Entre Chien et Loup

sylvertia

Elle s'élança dans l'air doux du début de soirée, la bise glissant à travers les mèches de cheveux qui lui collaient au visage. Elle marchait d'un pas décidé, le nez en l'air, ne prenant garde où elle mettait les pieds. Elle sentit bientôt l'eau des flaques pénétrer le tissu délavé et abîmé de ses Converse. Un léger bruit de succion commença dès lors à accompagner ses pas, dernière emprise de sa personne sur le monde extérieur où son ombre déjà n'imprimait plus le sol. Elle pouvait cependant observer les dernières lueurs du jour à l'horizon, une lumière discrète et blême en ce début de printemps. C'était comme admirer le déclin des couleurs sur une photographie, comme écouter la décadence qui soufflait du fond de son âme. Elle se sentait entre chien et loup, mi-domestiquée, mi-sauvage, à moitié jolie et à demi laide.


Elle trottinait sur la bordure pavée du trottoir étroit qui longeait les rues sinueuses. Elle avait encore chaud sous sa veste mais la fraîcheur de l'air lui glaçait les mains. Elle essayait d'échapper à l'angoisse qui rôdait tel un prédateur dans son dos, affamée de la moindre de ses petites failles. Le monde était gris désormais, ni sombre ni lumineux. Il avait perdu l'éclat de cette agréable journée écoulée et n'avait pas encore gagné la profondeur des abîmes nocturnes. Vacillant au bord du gouffre, elle contenait ses larmes en se disant qu'il n'était question que de temps. Mais sa gorge se serrait si fort qu'elle en revenait toujours au point de départ. Elle allait s'évanouir dans la fadeur ambiante, toute engloutie par sa propre médiocrité, avant même d'avoir pu voir la clarté des premières étoiles. Elle avait beau essayer de contenir quelque chose d'elle à l'intérieur, tout s'évaporait déjà dans l'atmosphère. Et chien et loup tout au fond de son cœur menaient un rude combat, les crocs de l'un déchirant sans pitié la chair de l'autre. Elle avait beau le dire, elle pouvait bien le crier au monde entier, qui devinerait que la folie s'agrippait chaque soir aux pans de son esprit, en arrachait des lambeaux entiers, et essayait de le tirer plus bas que terre ? Et qui pouvait bien la voir autrement que ce qu'elle voulait bien laisser paraître ? Juste disparaître, se faire oublier.
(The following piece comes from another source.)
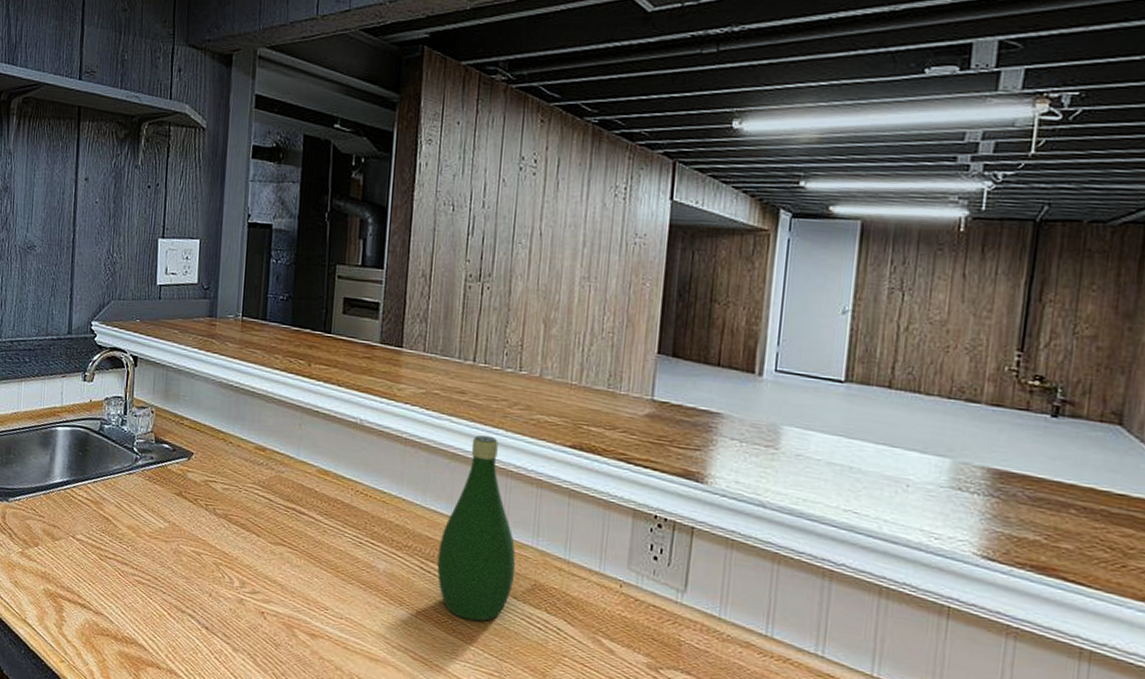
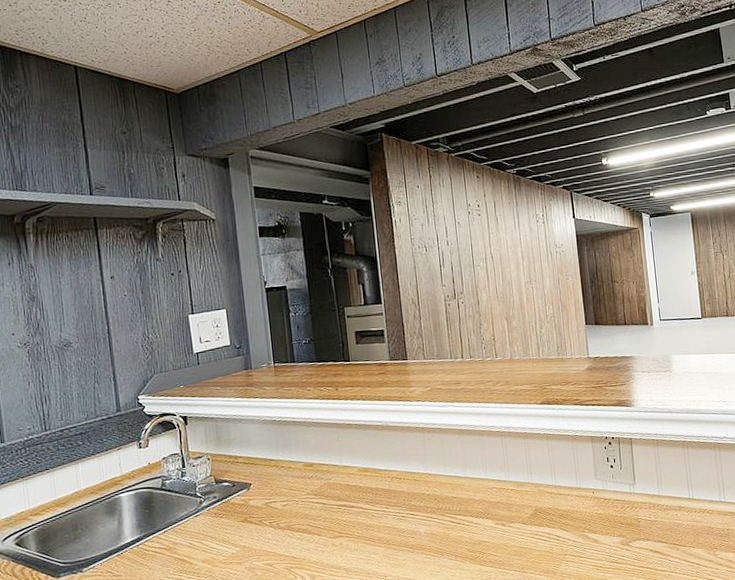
bottle: present [437,434,516,622] -> none [462,410,521,551]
Tout le monde aime l'invisible qui tel un miracle fait tourner les rouages du monde, un peu à la manière des domestiques d'une grande maisonnée.
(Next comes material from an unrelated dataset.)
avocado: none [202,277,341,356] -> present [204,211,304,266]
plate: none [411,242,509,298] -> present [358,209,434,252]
Mais toi qui en fais les frais, toi pour qui elle est bien visible et vivante, sache que seuls ceux à qui elle donne son entière confiance en voient le tourment le plus intime. Douce cruauté qui lève le voile sur les pires aspérités de sa personnalité, toi qui marches à ses côtés, seul tu en connaîtras l'aigreur. Elle ne pourrait te promettre douceur bien méritée, tu sais, elle n'a pas appris que les bontés pouvaient apporter plus que les apitoiements. Elle s'en voit si désolée, cheveux tournoyant dans le vent froid qui se lève autour d'elle. Toujours figée sur la pointe des pieds, elle rouvre les yeux alors qu'enfin le Soleil s'est profondément endormi. Le sang coule au fond de sa poitrine, la dernière plainte du chien obéissant s'élevant des profondeurs de sa gorge avant que le loup triomphant ne jaillisse de son for intérieur.
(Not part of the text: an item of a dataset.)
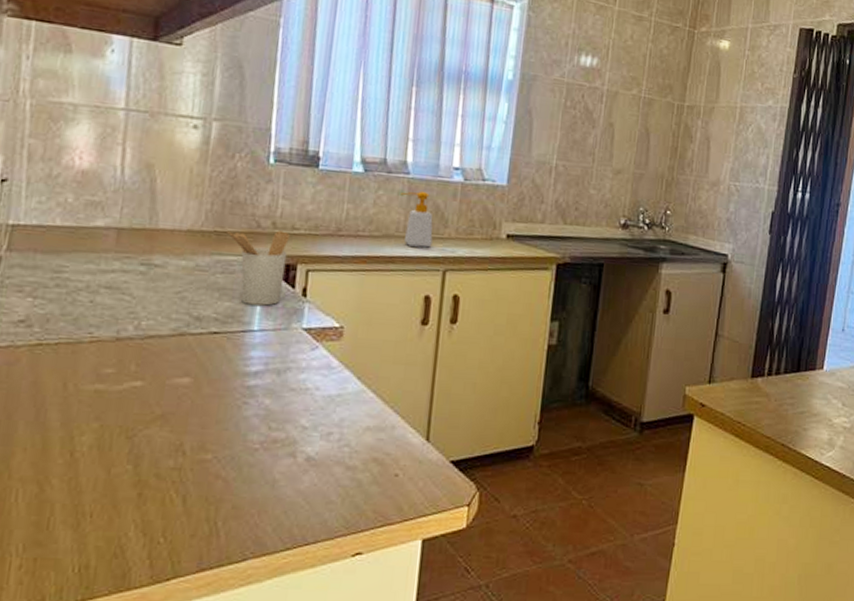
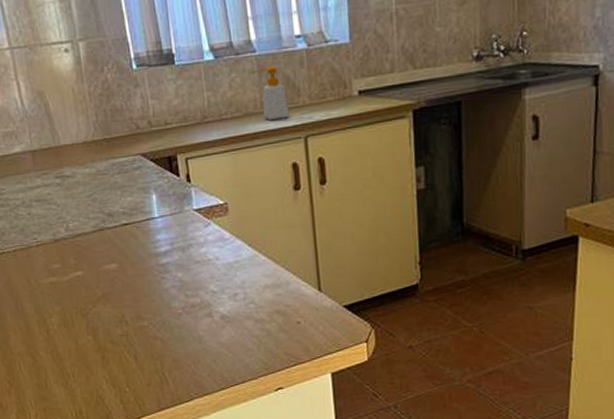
utensil holder: present [227,230,290,306] -> none [114,127,170,197]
Sous la lune ronde, babines retroussées, elle se remet en route à l'affût. Elle ne fuit plus, elle court vaincre sa destinée. Une nuit durant, soulagée par la noirceur ambiante, elle sera capable de revenir à elle, de tenir à distance ces maudites voix qui lui enseignent la peur la plus stupide qui puisse exister : la peur de soi.